Given that the fixed table is a much simpler one (by letting out-of-bounds just ...

phire · 2024-12-29T05:38:18 1735450698

It feels like the kind of optimization that gets missed because the task was split between multiple people, and nobody had complete knowledge of the problem.

The person generating the table didn't realize filling the out-of-bounds with two would make for a simpler PLA. And the person squishing the table into the PLA didn't realize the zeros were "don't care" and assumed they needed to be preserved.

It's also possible they simply stopped optimizing as soon as they felt the PLA was small enough for their needs. If they had already done the floorplanning, making the PLA even smaller wasn't going to make the chip any smaller, and their engineering time would be better spent elsewhere.

justinator · 2024-12-30T01:52:08 1735523528

It's hard to believe that people collaborating on something this important to the company aren't like, in a meeting at least weekly talking about implementation details like this.

The other thing that's hard for me to believe is there wasn't an extensive and mostly automated QA process that would test absolutely every little feature of this CPU.

ajross · 2024-12-29T01:50:43 1735437043

"Make it work first before you make it work fast". Fundamentally this is a software problem solved with software techniques. And like most software there's some optimization left on the table just because no one thought of it in time. And you can't patch a CPU of this era.

kens · 2024-12-29T01:47:20 1735436840

Returning 0 for undefined table entries is the obvious thing to do. Setting these entries to 2 is a bit of a conceptual leap, even though it would have prevented the FDIV error and it makes the PLA simpler. So I can't fault Intel for this.
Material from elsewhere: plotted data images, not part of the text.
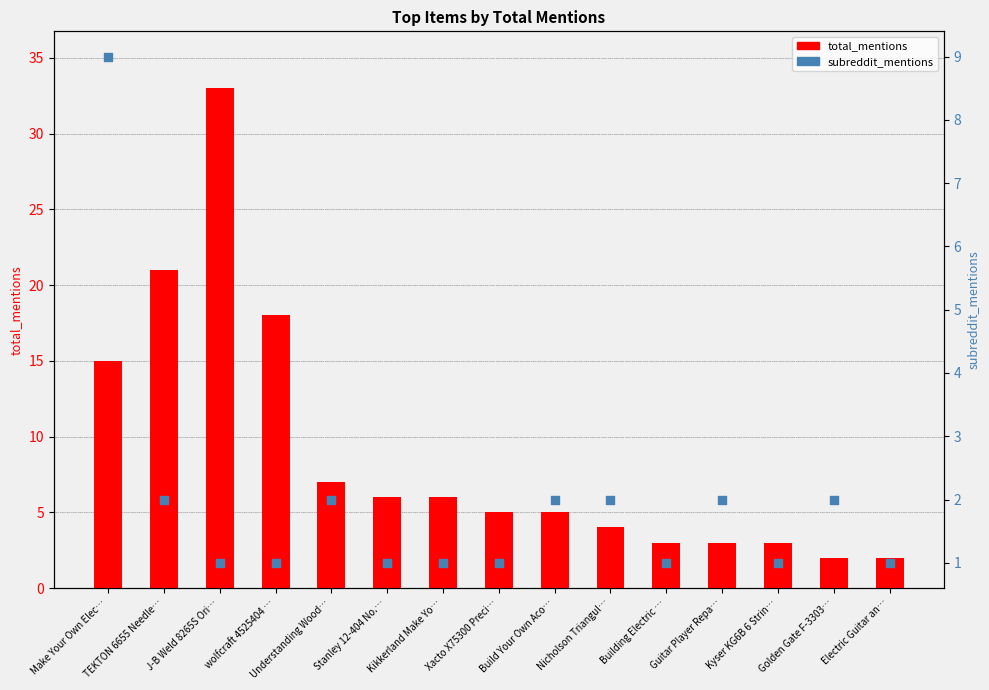

At how many categories does at least one series exceed 11?

4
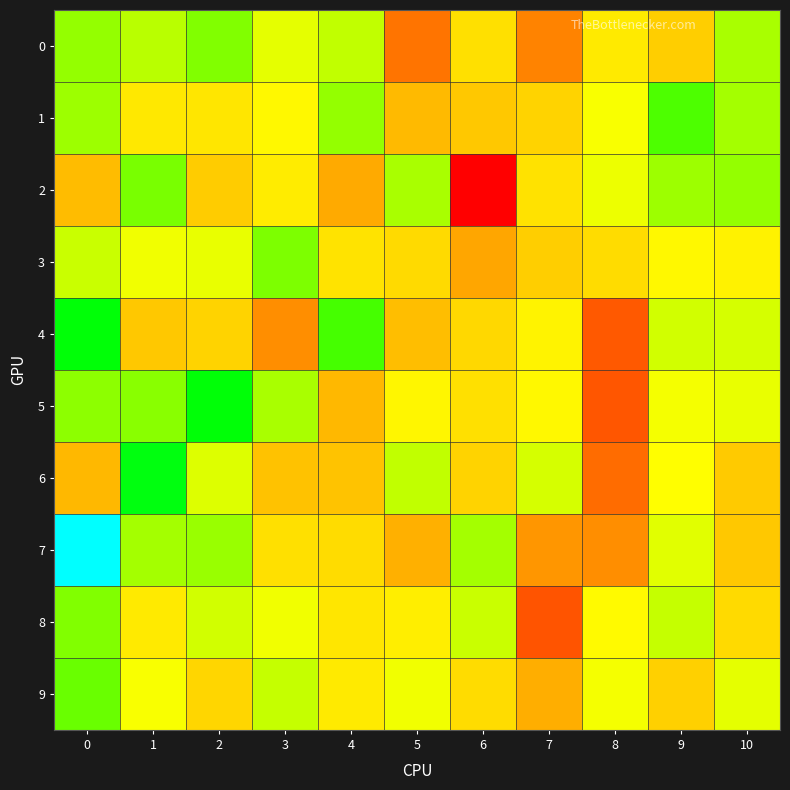

Reading right to left, transcribe all the data shown in this chart.

0: 10=0.1	9=-0.0	8=0.0	7=-0.1	6=0.0	5=-0.1	4=0.1	3=0.1	2=0.1	1=0.1	0=0.1
1: 10=0.1	9=0.1	8=0.0	7=0.0	6=-0.0	5=-0.0	4=0.1	3=0.0	2=0.0	1=0.0	0=0.1
2: 10=0.1	9=0.1	8=0.1	7=0.0	6=-0.2	5=0.1	4=-0.0	3=0.0	2=-0.0	1=0.1	0=-0.0
3: 10=0.0	9=0.0	8=0.0	7=-0.0	6=-0.0	5=0.0	4=0.0	3=0.1	2=0.1	1=0.1	0=0.1
4: 10=0.1	9=0.1	8=-0.1	7=0.0	6=0.0	5=-0.0	4=0.1	3=-0.1	2=0.0	1=-0.0	0=0.2
5: 10=0.1	9=0.1	8=-0.1	7=0.0	6=0.0	5=0.0	4=-0.0	3=0.1	2=0.2	1=0.1	0=0.1
6: 10=-0.0	9=0.0	8=-0.1	7=0.1	6=0.0	5=0.1	4=-0.0	3=-0.0	2=0.1	1=0.2	0=-0.0
7: 10=-0.0	9=0.1	8=-0.1	7=-0.1	6=0.1	5=-0.0	4=0.0	3=0.0	2=0.1	1=0.1	0=0.3
8: 10=0.0	9=0.1	8=0.0	7=-0.1	6=0.1	5=0.0	4=0.0	3=0.1	2=0.1	1=0.0	0=0.1
9: 10=0.1	9=-0.0	8=0.0	7=-0.0	6=0.0	5=0.1	4=0.0	3=0.1	2=0.0	1=0.0	0=0.1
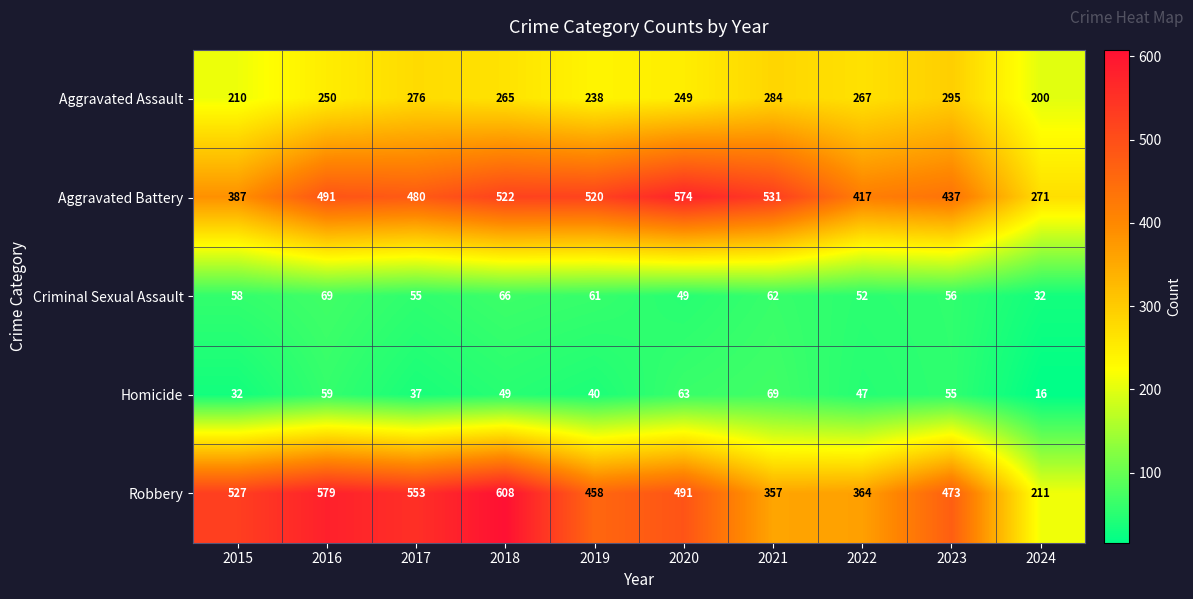

At which category does the chart reach its minimum across all series?

2024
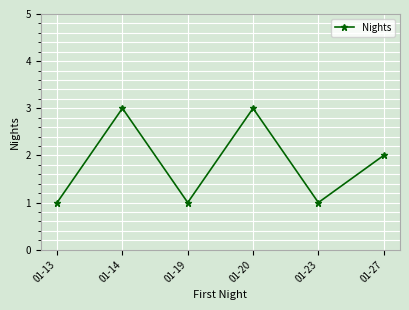

How many categories are shown in the chart?

6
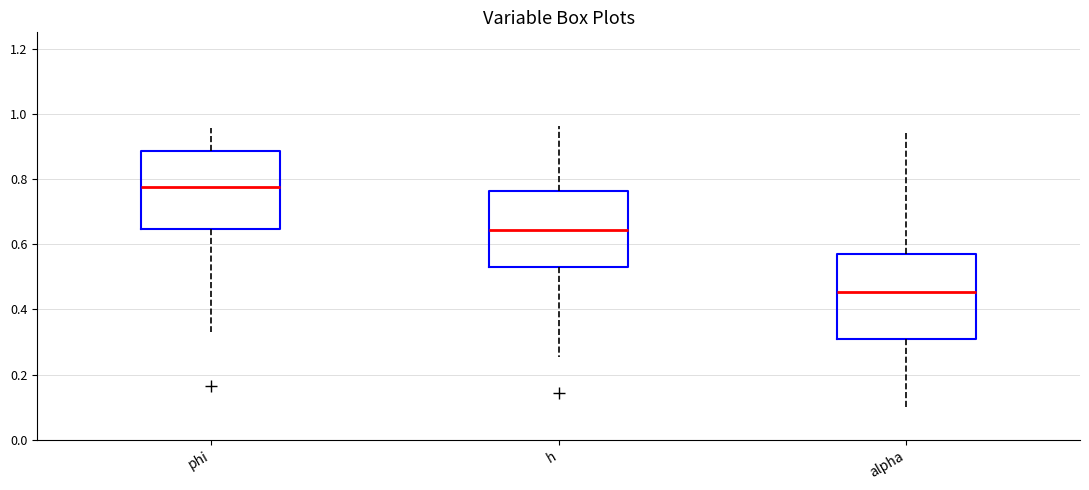

Where does the upper whisker of the box for h end on the y-axis? The values are not printed on the chart, so give them approximately, as read against the axis.

0.96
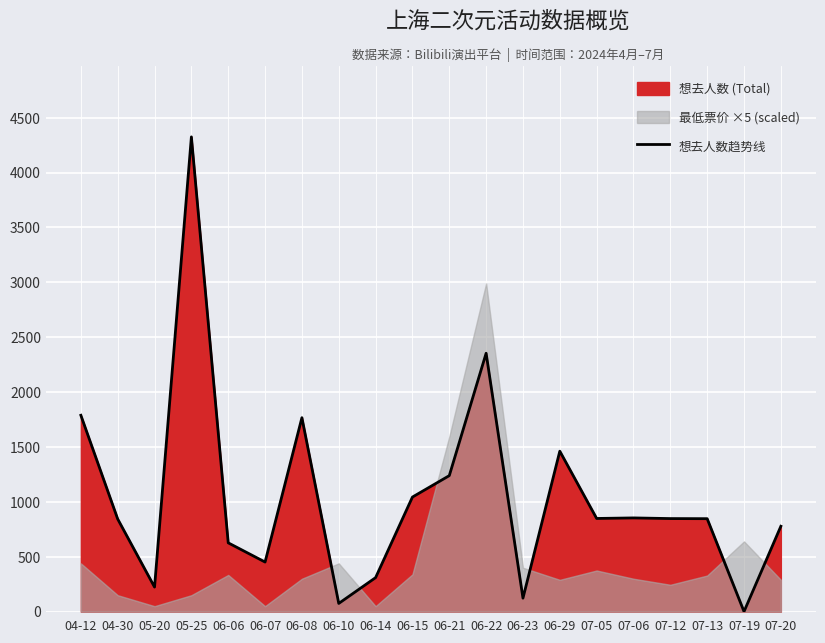

What is the minimum value shown in the chart?

1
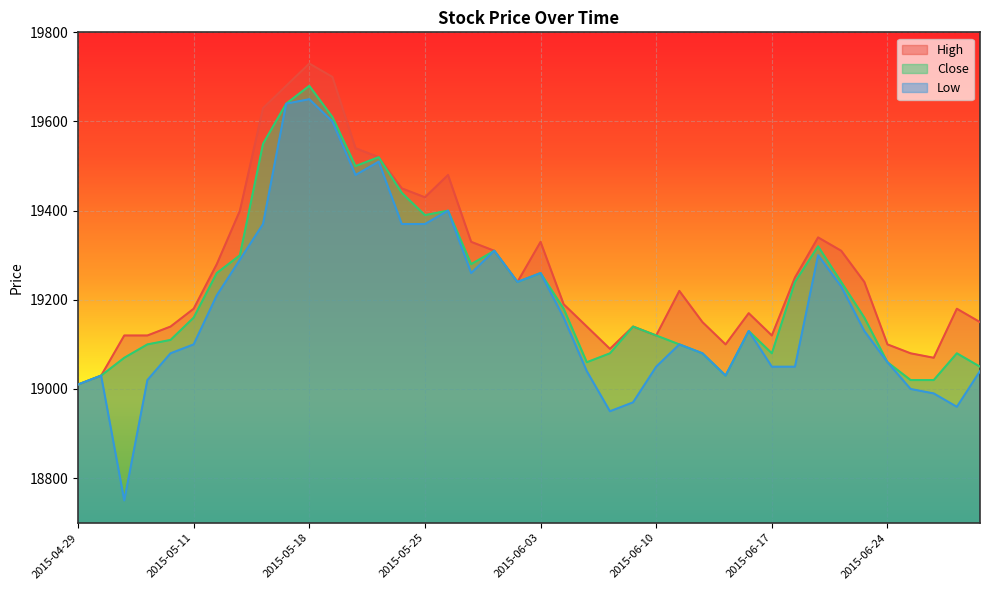

Reading right to left, transcribe all the data shown in this chart.

High: 2015-06-30=19150	2015-06-29=19180	2015-06-26=19070	2015-06-25=19080	2015-06-24=19100	2015-06-23=19240	2015-06-22=19310	2015-06-19=19340	2015-06-18=19250	2015-06-17=19120	2015-06-16=19170	2015-06-15=19100	2015-06-12=19150	2015-06-11=19220	2015-06-10=19120	2015-06-09=19140	2015-06-08=19090	2015-06-05=19140	2015-06-04=19190	2015-06-03=19330	2015-05-29=19240	2015-05-28=19310	2015-05-27=19330	2015-05-26=19480	2015-05-25=19430	2015-05-22=19450	2015-05-21=19520	2015-05-20=19540	2015-05-19=19700	2015-05-18=19730	2015-05-15=19680	2015-05-14=19630	2015-05-13=19400	2015-05-12=19280	2015-05-11=19180	2015-05-08=19140	2015-05-07=19120	2015-05-06=19120	2015-04-30=19030	2015-04-29=19010
Close: 2015-06-30=19050	2015-06-29=19080	2015-06-26=19020	2015-06-25=19020	2015-06-24=19060	2015-06-23=19160	2015-06-22=19240	2015-06-19=19320	2015-06-18=19240	2015-06-17=19080	2015-06-16=19130	2015-06-15=19030	2015-06-12=19080	2015-06-11=19100	2015-06-10=19120	2015-06-09=19140	2015-06-08=19080	2015-06-05=19060	2015-06-04=19180	2015-06-03=19260	2015-05-29=19240	2015-05-28=19310	2015-05-27=19280	2015-05-26=19400	2015-05-25=19390	2015-05-22=19440	2015-05-21=19520	2015-05-20=19500	2015-05-19=19610	2015-05-18=19680	2015-05-15=19640	2015-05-14=19550	2015-05-13=19300	2015-05-12=19260	2015-05-11=19160	2015-05-08=19110	2015-05-07=19100	2015-05-06=19070	2015-04-30=19030	2015-04-29=19010
Low: 2015-06-30=19040	2015-06-29=18960	2015-06-26=18990	2015-06-25=19000	2015-06-24=19060	2015-06-23=19130	2015-06-22=19230	2015-06-19=19300	2015-06-18=19050	2015-06-17=19050	2015-06-16=19130	2015-06-15=19030	2015-06-12=19080	2015-06-11=19100	2015-06-10=19050	2015-06-09=18970	2015-06-08=18950	2015-06-05=19040	2015-06-04=19160	2015-06-03=19260	2015-05-29=19240	2015-05-28=19310	2015-05-27=19260	2015-05-26=19400	2015-05-25=19370	2015-05-22=19370	2015-05-21=19510	2015-05-20=19480	2015-05-19=19600	2015-05-18=19650	2015-05-15=19640	2015-05-14=19370	2015-05-13=19290	2015-05-12=19210	2015-05-11=19100	2015-05-08=19080	2015-05-07=19020	2015-05-06=18750	2015-04-30=19030	2015-04-29=19010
Sniffnoy · 2024-12-29T03:47:19 1735444039

It's not really a conceptual leap if you've ever had to work with "don't care" cases before...

mjevans · 2024-12-29T08:08:33 1735459713

It's a NULL / 'do not care' issue. 0 isn't a reserved out of band value, it's payload data and anything beyond the bounds should have been DNC.

It's possible some other result, likely aligned to an easy binary multiple would still produce a square block of 2, and that allowing the far edges to float to some other value could yield a slightly more compact logic array. Back-filling the entire side to the clamped upper value doesn't cost that much more though, and is known to solve the issue. As pointed out elsewhere, that sort of solution would also be faster for engineering time, fit within the planned space budget, and best of all reduces conative load. It's obviously correct when looking at the bug.

garaetjjte · 2024-12-30T12:23:22 1735561402

I would have expected that instead of manually picking a value they would be specified as "don't care". I guess optimizer software like Espresso should allow for that?

lizzas · 2024-12-29T02:37:08 1735439828

That must have been such a satisfying fix for the engineers though!

jandrese · 2024-12-29T04:06:10 1735445170

More engineering time resulted in a more efficient solution.